------ Data in this exercise

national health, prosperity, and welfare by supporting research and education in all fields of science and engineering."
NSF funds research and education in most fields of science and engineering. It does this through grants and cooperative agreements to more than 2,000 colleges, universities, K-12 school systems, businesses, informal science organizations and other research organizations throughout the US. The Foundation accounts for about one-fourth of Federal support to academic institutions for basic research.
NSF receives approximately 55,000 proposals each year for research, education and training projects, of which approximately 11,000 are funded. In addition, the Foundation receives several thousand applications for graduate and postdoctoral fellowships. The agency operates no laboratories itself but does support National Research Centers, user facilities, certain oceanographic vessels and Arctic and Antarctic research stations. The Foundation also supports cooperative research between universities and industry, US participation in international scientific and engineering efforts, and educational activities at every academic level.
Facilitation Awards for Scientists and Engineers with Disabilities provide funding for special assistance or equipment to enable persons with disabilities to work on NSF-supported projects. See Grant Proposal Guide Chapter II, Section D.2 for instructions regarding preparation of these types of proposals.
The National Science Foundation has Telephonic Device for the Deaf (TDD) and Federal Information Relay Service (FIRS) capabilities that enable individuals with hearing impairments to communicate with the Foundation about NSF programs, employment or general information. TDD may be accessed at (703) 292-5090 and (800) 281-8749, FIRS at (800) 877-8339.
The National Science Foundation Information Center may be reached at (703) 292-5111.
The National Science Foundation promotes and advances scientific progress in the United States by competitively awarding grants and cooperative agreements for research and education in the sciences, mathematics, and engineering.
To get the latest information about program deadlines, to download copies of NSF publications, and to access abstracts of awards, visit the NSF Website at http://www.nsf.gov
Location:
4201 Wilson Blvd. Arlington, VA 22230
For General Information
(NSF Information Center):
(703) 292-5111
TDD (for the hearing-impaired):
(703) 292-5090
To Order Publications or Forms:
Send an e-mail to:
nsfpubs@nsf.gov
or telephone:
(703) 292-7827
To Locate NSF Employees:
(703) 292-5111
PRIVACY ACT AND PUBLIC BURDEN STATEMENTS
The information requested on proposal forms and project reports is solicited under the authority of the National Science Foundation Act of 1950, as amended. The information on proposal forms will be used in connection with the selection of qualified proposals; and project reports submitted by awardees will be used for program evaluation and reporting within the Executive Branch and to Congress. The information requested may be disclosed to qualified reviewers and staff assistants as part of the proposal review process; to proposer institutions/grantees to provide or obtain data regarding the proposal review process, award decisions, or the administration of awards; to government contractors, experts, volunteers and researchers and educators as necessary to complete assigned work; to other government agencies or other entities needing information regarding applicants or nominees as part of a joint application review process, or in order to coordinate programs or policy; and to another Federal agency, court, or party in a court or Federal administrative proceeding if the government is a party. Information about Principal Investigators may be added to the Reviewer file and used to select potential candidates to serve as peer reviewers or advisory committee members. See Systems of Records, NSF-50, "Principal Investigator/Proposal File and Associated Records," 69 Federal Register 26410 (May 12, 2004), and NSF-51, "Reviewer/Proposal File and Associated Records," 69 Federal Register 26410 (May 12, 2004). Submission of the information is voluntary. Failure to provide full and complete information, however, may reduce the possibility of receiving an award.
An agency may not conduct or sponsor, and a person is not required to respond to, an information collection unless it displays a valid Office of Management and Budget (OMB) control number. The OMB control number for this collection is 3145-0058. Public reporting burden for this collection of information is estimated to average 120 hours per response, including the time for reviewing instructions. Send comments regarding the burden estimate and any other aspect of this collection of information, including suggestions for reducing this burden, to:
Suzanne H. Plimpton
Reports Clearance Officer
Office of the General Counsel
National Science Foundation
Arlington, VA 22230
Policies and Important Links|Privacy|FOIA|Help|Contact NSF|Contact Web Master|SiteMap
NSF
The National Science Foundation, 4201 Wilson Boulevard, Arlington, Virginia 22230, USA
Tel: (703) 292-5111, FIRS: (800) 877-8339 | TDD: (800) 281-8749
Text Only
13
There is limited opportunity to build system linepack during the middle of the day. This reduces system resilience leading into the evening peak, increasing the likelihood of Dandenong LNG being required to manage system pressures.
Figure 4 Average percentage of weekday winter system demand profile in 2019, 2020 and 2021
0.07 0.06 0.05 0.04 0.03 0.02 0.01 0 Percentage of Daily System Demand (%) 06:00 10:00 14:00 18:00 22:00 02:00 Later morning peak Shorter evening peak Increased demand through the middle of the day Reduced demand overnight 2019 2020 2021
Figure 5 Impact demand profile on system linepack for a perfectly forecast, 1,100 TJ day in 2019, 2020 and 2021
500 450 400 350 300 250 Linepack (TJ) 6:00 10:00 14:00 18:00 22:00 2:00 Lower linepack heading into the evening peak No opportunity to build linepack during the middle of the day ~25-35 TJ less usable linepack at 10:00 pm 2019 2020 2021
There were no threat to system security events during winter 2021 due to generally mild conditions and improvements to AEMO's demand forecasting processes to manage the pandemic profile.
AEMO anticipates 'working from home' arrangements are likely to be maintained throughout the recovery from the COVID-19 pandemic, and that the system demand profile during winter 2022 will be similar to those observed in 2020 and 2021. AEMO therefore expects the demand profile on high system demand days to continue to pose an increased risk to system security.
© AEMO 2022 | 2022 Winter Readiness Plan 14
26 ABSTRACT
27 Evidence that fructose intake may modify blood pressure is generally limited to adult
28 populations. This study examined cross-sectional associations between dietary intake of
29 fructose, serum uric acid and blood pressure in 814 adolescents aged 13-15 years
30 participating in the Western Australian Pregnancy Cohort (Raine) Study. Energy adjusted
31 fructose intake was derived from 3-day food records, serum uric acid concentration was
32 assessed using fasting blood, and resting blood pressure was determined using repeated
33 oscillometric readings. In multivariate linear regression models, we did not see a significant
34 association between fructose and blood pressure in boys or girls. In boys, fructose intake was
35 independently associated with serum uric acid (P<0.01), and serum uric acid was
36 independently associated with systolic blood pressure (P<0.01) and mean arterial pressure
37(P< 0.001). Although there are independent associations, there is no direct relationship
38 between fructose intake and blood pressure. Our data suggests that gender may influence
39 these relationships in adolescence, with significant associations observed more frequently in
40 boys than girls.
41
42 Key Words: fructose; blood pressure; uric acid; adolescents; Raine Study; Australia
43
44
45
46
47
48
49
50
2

------------

▸ What to work on: Only the lines that contain the string "significant" are to be copied from the records.

▸ Solved exercise:
33 oscillometric readings. In multivariate linear regression models, we did not see a significant
39 these relationships in adolescence, with significant associations observed more frequently in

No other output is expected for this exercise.